Each line from the one that has "left eye: (435, 187)" through the end of the entries below must be written out exactly; leave out all other lines.

(Human pose keypoint data)
--------------------------------------------------

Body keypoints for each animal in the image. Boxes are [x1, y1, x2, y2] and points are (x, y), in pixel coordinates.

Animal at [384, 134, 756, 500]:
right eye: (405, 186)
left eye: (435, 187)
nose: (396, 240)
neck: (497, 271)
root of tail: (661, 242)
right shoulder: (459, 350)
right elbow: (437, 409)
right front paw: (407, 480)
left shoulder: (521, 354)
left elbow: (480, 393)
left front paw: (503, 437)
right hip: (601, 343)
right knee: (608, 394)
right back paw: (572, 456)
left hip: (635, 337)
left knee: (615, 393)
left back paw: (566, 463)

--------------------------------------------------

■ Your solution
left eye: (435, 187)
nose: (396, 240)
neck: (497, 271)
root of tail: (661, 242)
right shoulder: (459, 350)
right elbow: (437, 409)
right front paw: (407, 480)
left shoulder: (521, 354)
left elbow: (480, 393)
left front paw: (503, 437)
right hip: (601, 343)
right knee: (608, 394)
right back paw: (572, 456)
left hip: (635, 337)
left knee: (615, 393)
left back paw: (566, 463)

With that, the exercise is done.